Décryptage d'un mystère judiciaire. Affaire Seznec: un siècle de pistes inabouties

Le combat pour la réhabilitation de Guillaume Seznec, condamné au bagne pour le meurtre de Pierre Quéméneur, a donné lieu en un siècle à des centaines d'articles et presque autant d'hypothèses sur la disparition en 1923 du conseiller général du Finistère.

L'affaire Seznec, un mystère vieux de près d'un siècle, reste un cas emblématique de l'histoire judiciaire française.
En 1923, Guillaume Seznec est condamné à la réclusion à perpétuité pour le meurtre de Pierre Quéméneur, homme d'affaires breton de Morlaix. Malgré des années de controverses, des éléments nouveaux et 14 demandes de révisions, la culpabilité de Seznec n'a jamais été pleinement établie.
Plusieurs pistes coexistent dans les multiples ouvrages consacrés à cette affaire.

Quéméneur tué par son propre frère

Pierre Quéméneur, rentré dans son manoir de Plourivo (Côtes-d'Armor), y aurait été tué par son frère Louis. Cette thèse est née dans les années 1930 sous l'impulsion de l'ancien juge Charles-Victor Hervé, qui avait été informé de coups de feu entendus par des marins une nuit de mai 1923, près de la propriété de Plourivo.
Son beau-frère Jean Poulinquen, notaire, serait l'auteur des fausses promesses de vente du domaine pour faire accuser Seznec d'avoir tué Quéméneur par cupidité.
Mais une enquête menée dès octobre 1924 a montré que les coups de feu entendus avaient eu lieu durant une noce, dans la nuit de 24 au 25 mai 1923, alors que Seznec et Quéméneur étaient à Rennes.

Quéméneur assassiné par le "gang des Cadillac" 

Après avoir quitté Seznec, Pierre Quéméneur aurait bien rejoint Paris en train, où il devait traiter d'une affaire de vente, à grande échelle, de véhicules d'occasion de fabrication américaine, en particulier des Cadillac.

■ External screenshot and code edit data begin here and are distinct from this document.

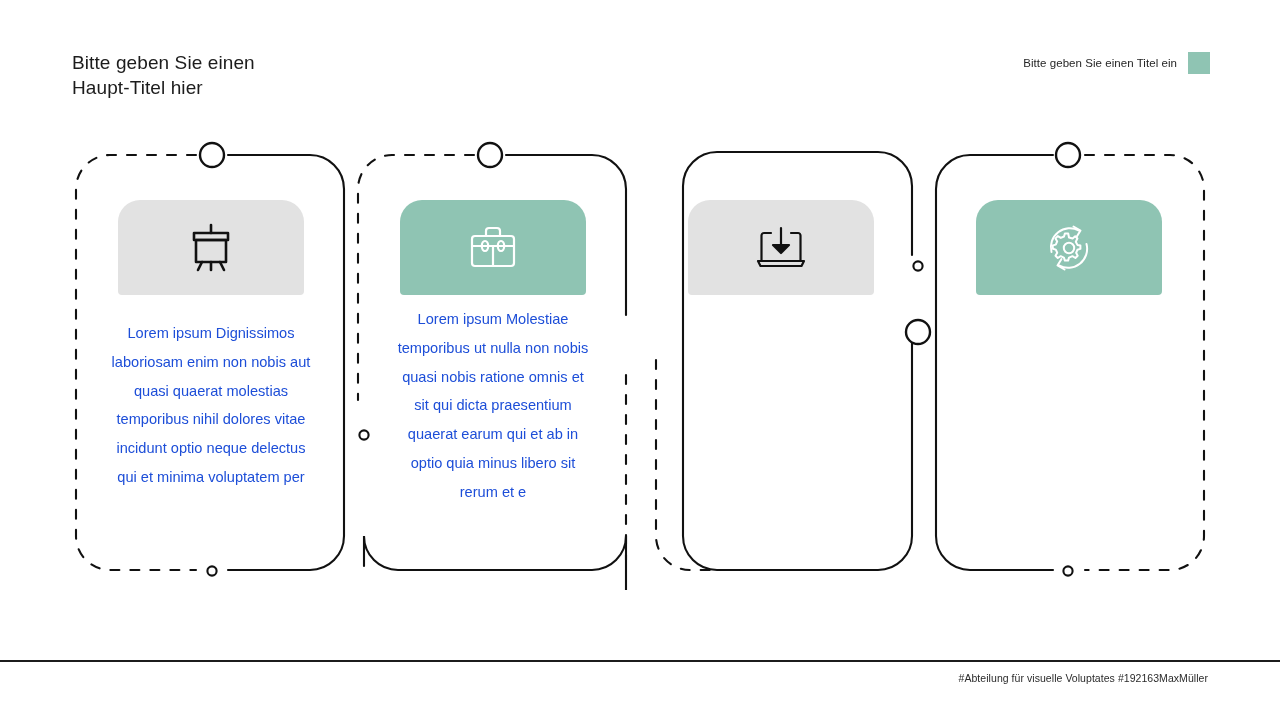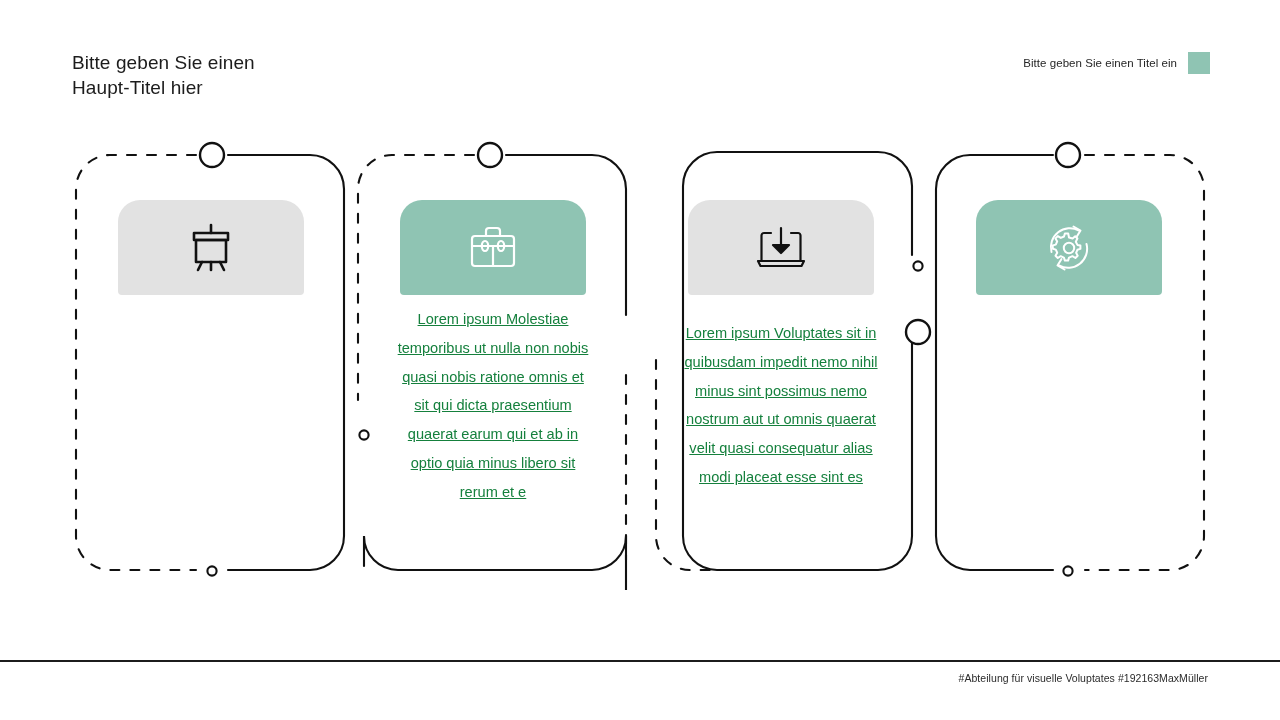--- a/index.html
+++ b/index.html
@@ -95,24 +95,23 @@
   .icon-plate.grey  { background: #e2e2e2; }
   .icon-plate.teal  { background: #8FC4B3; }
 
   .icon-plate svg { display: block; }
 
   .card-body {
     margin-top: 24px;
     font-size: 14.6px;
     line-height: 28.8px;
     text-align: center;
-    color: #15803d;
+    color: #1d4ed8;
     width: 200px;
     margin-left: -7px;
-    text-decoration: underline;
   }
   .card.shift-up .card-body { margin-top: 10px; }
 
   
   #footer-rule {
     position: absolute;
     left: 0;
     top: 660px;
     width: 1280px;
     height: 2px;
@@ -183,20 +182,21 @@
           <svg width="48" height="50" viewBox="0 0 48 50" fill="none" stroke="#111111" stroke-width="2.6" stroke-linecap="round" stroke-linejoin="round">
             <line x1="24" y1="2" x2="24" y2="10"></line>
             <rect x="7" y="10" width="34" height="7"></rect>
             <rect x="9" y="17" width="30" height="22"></rect>
             <line x1="24" y1="39" x2="24" y2="47"></line>
             <line x1="15" y1="39" x2="11" y2="47"></line>
             <line x1="33" y1="39" x2="37" y2="47"></line>
           </svg>
         </span>
       </div>
+      <div class="card-body">Lorem ipsum Dignissimos laboriosam enim non nobis aut quasi quaerat molestias temporibus nihil dolores vitae incidunt optio neque delectus qui et minima voluptatem per</div>
     </div>
   </div>
 
   <div class="card shift-up" style="left:352px">
     <div class="card-inner">
       <div class="icon-plate teal">
         <span>
           <svg width="52" height="48" viewBox="0 0 52 48" fill="none" stroke="#ffffff" stroke-width="2.2" stroke-linecap="round" stroke-linejoin="round">
             <rect x="5" y="12" width="42" height="30" rx="3"></rect>
             <path d="M19 12 V7 a3 3 0 0 1 3-3 h8 a3 3 0 0 1 3 3 v5"></path>
@@ -216,21 +216,20 @@
       <div class="icon-plate grey">
         <span>
           <svg width="56" height="48" viewBox="0 0 56 48" fill="none" stroke="#111111" stroke-width="2.2" stroke-linecap="round" stroke-linejoin="round">
             <path d="M18 9 H11 a2.5 2.5 0 0 0 -2.5 2.5 V37 h39 V11.5 A2.5 2.5 0 0 0 45 9 h-7"></path>
             <path d="M5 37 h46 l-2.5 5 H7.5 Z"></path>
             <line x1="28" y1="4" x2="28" y2="28"></line>
             <path d="M20 21 L28 29 L36 21 Z" fill="#111111"></path>
           </svg>
         </span>
       </div>
-      <div class="card-body">Lorem ipsum Voluptates sit in quibusdam impedit nemo nihil minus sint possimus nemo nostrum aut ut omnis quaerat velit quasi consequatur alias modi placeat esse sint es</div>
     </div>
   </div>
 
   <div class="card shift-up" style="left:928px">
     <div class="card-inner">
       <div class="icon-plate teal">
         <span>
           <svg width="56" height="56" viewBox="0 0 56 56" fill="none" stroke="#ffffff" stroke-width="2" stroke-linecap="round" stroke-linejoin="round">
             <path d="M10.5 32 A19 19 0 0 1 38 10.5"></path>
             <path d="M45.5 24 A19 19 0 0 1 18 45.5"></path>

Arrivé à Paris avec une valise pleine de billets, il aurait été liquidé par un gang de trafiquants internationaux, dont le dénommé "Sherdly" ou "Chardy" désigné par Seznec. 

Une machination policière pour protéger de "puissants personnages"

La culpabilité de Seznec aurait été "fabriquée" pour protéger des hommes politiques impliqués, avec Quéméneur, dans un vaste trafic d'automobiles américaines vers l'Union soviétique. 
Cette thèse est évoquée dès juillet 1923 dans un article du quotidien Ouest-Éclair. Après la Libération, elle est relancée à cause de l'implication de l'inspecteur Pierre Bonny, qui a participé à l'enquête sur la disparition de Quéméneur, au sein d'une organisation supplétive de la Gestapo.
Cette hypothèse d'une condamnation de Seznec pour couvrir un scandale n'est que "l'une des hypothèses possibles mais surtout l'une des plus vraisemblables", avait estimé l'avocat général Jean-Yves Launay devant la Cour de révision en 2006.

Le secret de la famille Seznec

Pierre Quéméneur aurait été tué accidentellement à Morlaix par Marie-Jeanne Seznec, épouse de Guillaume, à laquelle il faisait des avances. Cette thèse est défendue par Denis Langlois, ancien avocat de la famille, qui dit avoir été mis dans le secret en 1978 par l'un des petits-fils de Guillaume Seznec, Bernard Le Her.
Ce dernier l'aurait appris de son oncle "Petit-Guillaume", fils de Guillaume Seznec, témoin des faits alors qu'il n'avait que 11 ans, un dimanche du mois de mai 1923.
Guillaume Seznec serait ainsi à moitié innocent: il aurait bien rédigé les fausses promesses de vente mais n'aurait pas tué Pierre Quéméneur.
" Ce n'est pas une hypothèse complètement folle, c'est tout à fait plausible et pas en contradiction avec les pièces du dossier", estime Me Langlois, qui plaide pour une réhabilitation de Guillaume Seznec " au bénéfice du doute". 

Sources

"L'affaire Quéméneur-Seznec" (éd. Apogée, 2005) de Bernez Rouz;
"Pour en finir avec l'affaire Seznec" (La Différence, 2014) de Denis Langlois;
"L'impossible innocence" (Tallandier, 2019) de Michel Pierre;
Arrêt du 14 décembre 2006 de la Cour de cassation (Chambre criminelle), statuant comme Cour de révision.